Fugate uses plain language, doesn't sugarcoat or dance around the issues.

em_craig fugate fema administrator
Craig Fugate, administrator, FEMA
.gov
Photo: FEMA Administrator Craig Fugate

Federal Emergency Management Agency (FEMA) Administrator Craig Fugate was released from FEMA offices long enough to address an attentive group at the 2009 Annual Natural Hazards Research and Applications Workshop in Broomfield, Colo., in July.

I didn’t expect much; you just don’t expect meaty keynotes delivered by FEMA administrators these days, and I wasn’t sure how I felt about Fugate. I’d heard things and had an e-mail exchange with him recently that left me curious.

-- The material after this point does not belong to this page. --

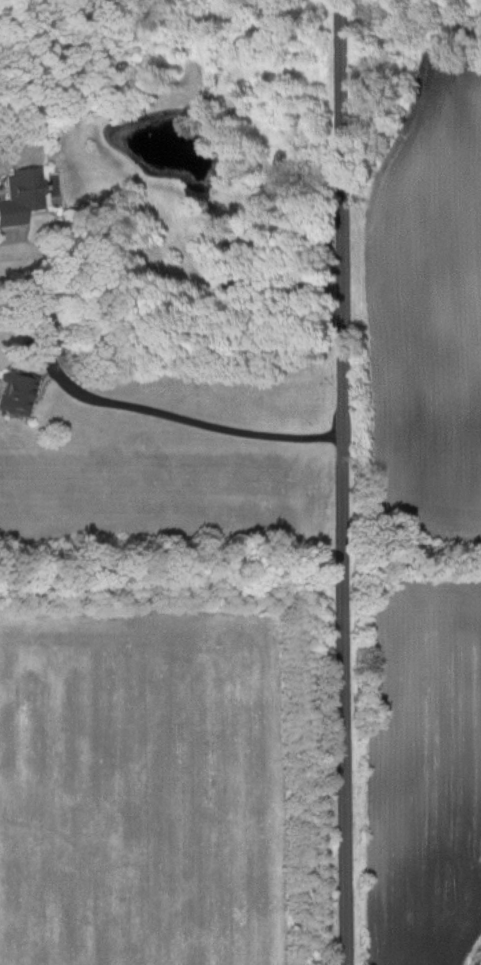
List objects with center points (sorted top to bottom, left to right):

Fugate uses plain language. He’s quick to the point and doesn’t dance around the issues. He probably has been called abrasive a time or two.

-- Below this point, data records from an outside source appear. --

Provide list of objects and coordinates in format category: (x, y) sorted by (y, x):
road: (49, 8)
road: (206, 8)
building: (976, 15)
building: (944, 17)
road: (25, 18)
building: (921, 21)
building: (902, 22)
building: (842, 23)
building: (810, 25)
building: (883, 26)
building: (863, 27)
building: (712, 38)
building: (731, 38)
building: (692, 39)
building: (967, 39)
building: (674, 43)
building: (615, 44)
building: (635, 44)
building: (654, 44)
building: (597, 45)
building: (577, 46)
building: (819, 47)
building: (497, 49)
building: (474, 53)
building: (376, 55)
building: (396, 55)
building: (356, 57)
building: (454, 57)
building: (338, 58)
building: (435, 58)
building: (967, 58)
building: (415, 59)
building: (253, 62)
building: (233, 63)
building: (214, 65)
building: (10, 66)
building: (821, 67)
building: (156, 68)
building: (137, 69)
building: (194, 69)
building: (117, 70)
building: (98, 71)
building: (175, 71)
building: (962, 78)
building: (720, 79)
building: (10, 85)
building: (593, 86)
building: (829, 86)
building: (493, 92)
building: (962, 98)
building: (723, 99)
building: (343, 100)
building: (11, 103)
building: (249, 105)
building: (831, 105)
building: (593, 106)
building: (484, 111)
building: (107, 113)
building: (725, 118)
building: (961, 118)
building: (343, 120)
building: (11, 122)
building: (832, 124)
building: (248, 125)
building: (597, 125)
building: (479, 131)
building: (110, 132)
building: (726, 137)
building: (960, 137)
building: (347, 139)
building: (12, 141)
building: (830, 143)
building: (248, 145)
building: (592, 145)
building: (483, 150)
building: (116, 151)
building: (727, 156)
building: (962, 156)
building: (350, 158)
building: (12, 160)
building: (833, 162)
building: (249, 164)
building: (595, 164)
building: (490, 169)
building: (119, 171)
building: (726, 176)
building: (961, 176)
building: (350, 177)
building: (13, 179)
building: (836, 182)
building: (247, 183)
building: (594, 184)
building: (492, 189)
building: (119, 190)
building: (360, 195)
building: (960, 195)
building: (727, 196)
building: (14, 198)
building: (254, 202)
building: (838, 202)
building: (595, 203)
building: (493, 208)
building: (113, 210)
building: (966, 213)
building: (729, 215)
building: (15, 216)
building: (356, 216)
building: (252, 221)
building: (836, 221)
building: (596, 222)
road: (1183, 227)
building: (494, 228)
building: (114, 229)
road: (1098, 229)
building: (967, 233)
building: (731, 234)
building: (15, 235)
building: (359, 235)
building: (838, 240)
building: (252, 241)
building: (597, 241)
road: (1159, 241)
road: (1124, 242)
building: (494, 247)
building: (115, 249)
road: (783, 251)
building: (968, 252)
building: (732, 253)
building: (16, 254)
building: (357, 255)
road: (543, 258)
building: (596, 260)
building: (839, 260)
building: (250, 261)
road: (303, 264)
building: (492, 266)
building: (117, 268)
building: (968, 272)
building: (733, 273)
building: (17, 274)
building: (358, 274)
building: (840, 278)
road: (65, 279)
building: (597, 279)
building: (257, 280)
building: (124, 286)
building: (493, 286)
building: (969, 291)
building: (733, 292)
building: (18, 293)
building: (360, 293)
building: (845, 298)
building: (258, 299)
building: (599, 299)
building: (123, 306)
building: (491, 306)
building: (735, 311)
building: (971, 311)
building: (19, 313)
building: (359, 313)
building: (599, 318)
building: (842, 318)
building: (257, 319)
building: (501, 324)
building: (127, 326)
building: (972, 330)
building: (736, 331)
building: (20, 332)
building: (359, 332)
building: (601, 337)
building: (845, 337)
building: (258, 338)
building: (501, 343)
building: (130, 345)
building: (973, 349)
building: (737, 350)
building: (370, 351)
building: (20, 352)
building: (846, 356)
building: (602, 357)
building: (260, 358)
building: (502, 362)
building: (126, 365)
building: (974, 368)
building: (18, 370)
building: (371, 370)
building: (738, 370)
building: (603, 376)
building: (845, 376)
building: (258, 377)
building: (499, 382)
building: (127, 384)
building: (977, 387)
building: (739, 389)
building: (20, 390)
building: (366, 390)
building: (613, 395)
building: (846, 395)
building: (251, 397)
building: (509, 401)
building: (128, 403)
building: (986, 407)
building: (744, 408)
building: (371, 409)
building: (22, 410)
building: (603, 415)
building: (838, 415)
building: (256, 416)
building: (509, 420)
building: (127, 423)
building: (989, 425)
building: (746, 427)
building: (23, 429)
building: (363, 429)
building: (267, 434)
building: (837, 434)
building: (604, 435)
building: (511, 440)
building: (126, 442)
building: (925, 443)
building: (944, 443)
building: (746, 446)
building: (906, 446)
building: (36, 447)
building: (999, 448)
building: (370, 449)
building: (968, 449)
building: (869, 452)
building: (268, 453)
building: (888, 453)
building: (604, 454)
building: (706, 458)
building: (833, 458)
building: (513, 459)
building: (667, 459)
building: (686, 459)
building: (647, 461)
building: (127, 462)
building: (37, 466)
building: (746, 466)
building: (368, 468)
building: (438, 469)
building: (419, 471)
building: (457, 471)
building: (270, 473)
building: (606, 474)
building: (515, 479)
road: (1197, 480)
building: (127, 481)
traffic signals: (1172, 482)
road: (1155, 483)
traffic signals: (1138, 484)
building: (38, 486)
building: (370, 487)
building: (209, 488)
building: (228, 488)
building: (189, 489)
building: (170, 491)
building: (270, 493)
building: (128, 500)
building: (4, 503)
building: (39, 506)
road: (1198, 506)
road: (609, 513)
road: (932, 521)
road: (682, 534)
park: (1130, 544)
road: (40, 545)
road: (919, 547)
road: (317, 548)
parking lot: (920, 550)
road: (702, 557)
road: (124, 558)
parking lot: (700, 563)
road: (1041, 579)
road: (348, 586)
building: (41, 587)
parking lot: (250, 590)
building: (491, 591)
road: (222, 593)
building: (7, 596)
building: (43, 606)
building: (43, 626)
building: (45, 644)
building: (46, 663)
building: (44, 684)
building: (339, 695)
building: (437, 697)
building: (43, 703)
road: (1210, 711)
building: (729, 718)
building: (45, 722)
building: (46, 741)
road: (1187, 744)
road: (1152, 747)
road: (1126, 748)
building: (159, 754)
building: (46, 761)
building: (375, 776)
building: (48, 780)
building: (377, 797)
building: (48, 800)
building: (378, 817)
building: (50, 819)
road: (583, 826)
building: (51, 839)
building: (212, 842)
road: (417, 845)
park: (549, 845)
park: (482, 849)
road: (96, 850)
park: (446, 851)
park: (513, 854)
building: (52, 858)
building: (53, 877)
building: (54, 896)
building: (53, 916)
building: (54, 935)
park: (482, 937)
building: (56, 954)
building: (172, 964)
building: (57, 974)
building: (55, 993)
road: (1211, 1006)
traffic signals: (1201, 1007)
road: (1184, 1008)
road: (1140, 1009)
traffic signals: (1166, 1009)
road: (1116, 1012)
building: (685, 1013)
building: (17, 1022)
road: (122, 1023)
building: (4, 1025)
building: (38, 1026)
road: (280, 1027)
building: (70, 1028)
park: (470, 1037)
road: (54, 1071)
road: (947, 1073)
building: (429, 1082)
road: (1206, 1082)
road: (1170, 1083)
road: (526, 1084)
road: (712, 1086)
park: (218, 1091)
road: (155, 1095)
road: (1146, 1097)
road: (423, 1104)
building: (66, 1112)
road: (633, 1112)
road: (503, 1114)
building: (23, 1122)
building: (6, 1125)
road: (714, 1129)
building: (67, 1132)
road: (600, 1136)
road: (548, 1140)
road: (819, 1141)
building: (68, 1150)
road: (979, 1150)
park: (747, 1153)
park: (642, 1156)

He told conference attendees that there was a lot of work to do, that there were unrealistic expectations of FEMA and that maybe the agency’s mission statement ought to be rewritten. He talked about how emergency management needs to be a team effort and that it all starts at the local level. “Disasters are best managed locally, but it’s got to be seamless with the feds,” he said.

Fine and true, if not obvious.  As I said, you don’t expect meaty keynotes from FEMA administrators.

Then he ventured outside the FEMA template. “You want to change mitigation in this country? Change building codes,” he said, prompting applause. Mitigation is not bold enough, he went on, and called current practices a "nickel-and-dime" approach that rewards the least performance.

“We look at rebuilding as a measure of getting things done, rather than changing the impact of a disaster,” he said.

And he clarified what a disaster really is: “Floods and hurricanes happen. The hazard itself is not the disaster — it’s our habits, our building codes. It’s how we build and live in those areas — that’s the disaster.” He talked about outdated flood maps: “We may not want to know the truth about flood maps because it may cost us money.”

He said the goal should be to work on minimizing the environmental impacts upon us, not just clean up after the fact.

He addressed the effects of climate change on our future — one that includes famine and disease as a result of the warmer climate’s impact on the water supply.

Those aren’t things you heard from either of the last two heads of FEMA. We all remember Michael “Brownie” Brown, the former judges and stewards commissioner for the International Arabian Horse Association, who was somehow appointed FEMA director; and David Paulison, who was qualified, likable and well spoken but was let out of FEMA offices mostly to parrot a FEMA script.

That’s not Fugate, who paused to joke that his chief of staff sat him down and scolded him for going off script. You have to love a guy who knows his staffer is going to give him hell for saying this stuff, but says it anyway.

OK, love is a strong word. You don’t even have to like the guy. Just recognize he’s a smart choice to lead FEMA, even though he’s no spokesman.